Home - IVR 2024
Natural Law Tradition vs Human Rights philosophy
Convenors
Diego Poole (Universidad Rey Juan Carlos, Spain) diego.poole@urjc.es
On the 75th anniversary of the Universal Declaration of Human Rights, we wonder if the individualistic foundation of human rights as individual freedoms without reference to a concrete common good that gives real content to those rights is causing the dissolution of modern societies.
We question whether the language of human rights has run wild, to the point of being used today to defend all kinds of desires and claims: from abortion to suicide, through surrogacy, incest, or gender reassignment.
We also wonder to what extent a right formulated without any measure can be qualified as a right.
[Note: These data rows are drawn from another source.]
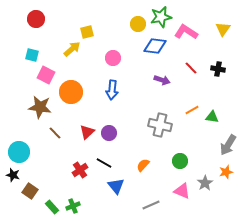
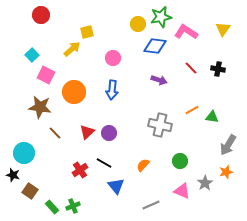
red circle: moved 5 px right, 4 px up
cyan square: rotated 32 degrees clockwise
purple arrow: moved 3 px left
orange circle: moved 3 px right
cyan circle: moved 5 px right, 1 px down
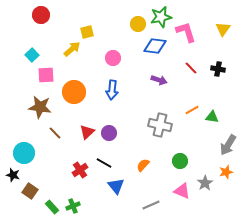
pink L-shape: rotated 40 degrees clockwise
pink square: rotated 30 degrees counterclockwise
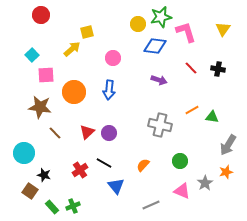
blue arrow: moved 3 px left
black star: moved 31 px right
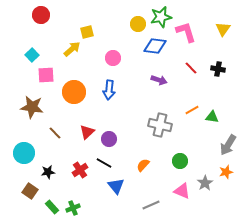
brown star: moved 8 px left
purple circle: moved 6 px down
black star: moved 4 px right, 3 px up; rotated 24 degrees counterclockwise
green cross: moved 2 px down
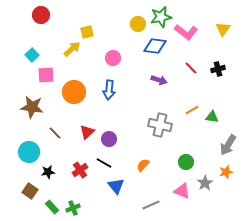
pink L-shape: rotated 145 degrees clockwise
black cross: rotated 24 degrees counterclockwise
cyan circle: moved 5 px right, 1 px up
green circle: moved 6 px right, 1 px down
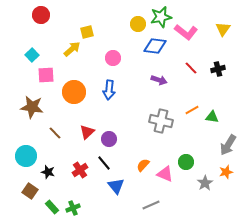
gray cross: moved 1 px right, 4 px up
cyan circle: moved 3 px left, 4 px down
black line: rotated 21 degrees clockwise
black star: rotated 24 degrees clockwise
pink triangle: moved 17 px left, 17 px up
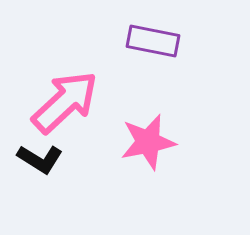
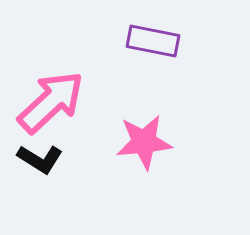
pink arrow: moved 14 px left
pink star: moved 4 px left; rotated 6 degrees clockwise
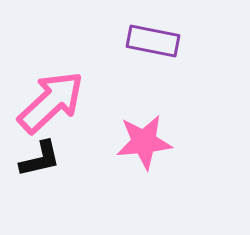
black L-shape: rotated 45 degrees counterclockwise
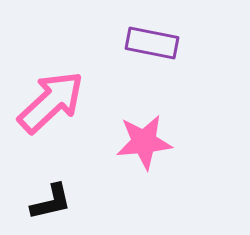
purple rectangle: moved 1 px left, 2 px down
black L-shape: moved 11 px right, 43 px down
We contemplate whether the philosophy of human rights, individualistic and liberal, precisely because it departs from the classical tradition of natural law, really serves to justify such rights.
We question whether the anthropology underlying the doctrine of "natural rights" is that of an abstract, solitary, and anonymous human individual.
We question whether the discourse of human rights, it is not that dreams have come true, but rather the reality of rights has become an unreal dream, deeply unsupportive.
We question if it is really true that nothing is a right, nothing is due if it is not reasonably possible, and the possibility of providing that protection depends on the conditions and resources of society, that is, on the real content of its common good.
The list of human rights in the Universal Declaration of Human Rights of 1948 is a projection of the historical preferences of the majority of the countries that participated in its formulation. There is no foundation justifying that list because the supposed philosophy backing it is the individualistic liberal one that fails to reconcile them with the idea of a real common good.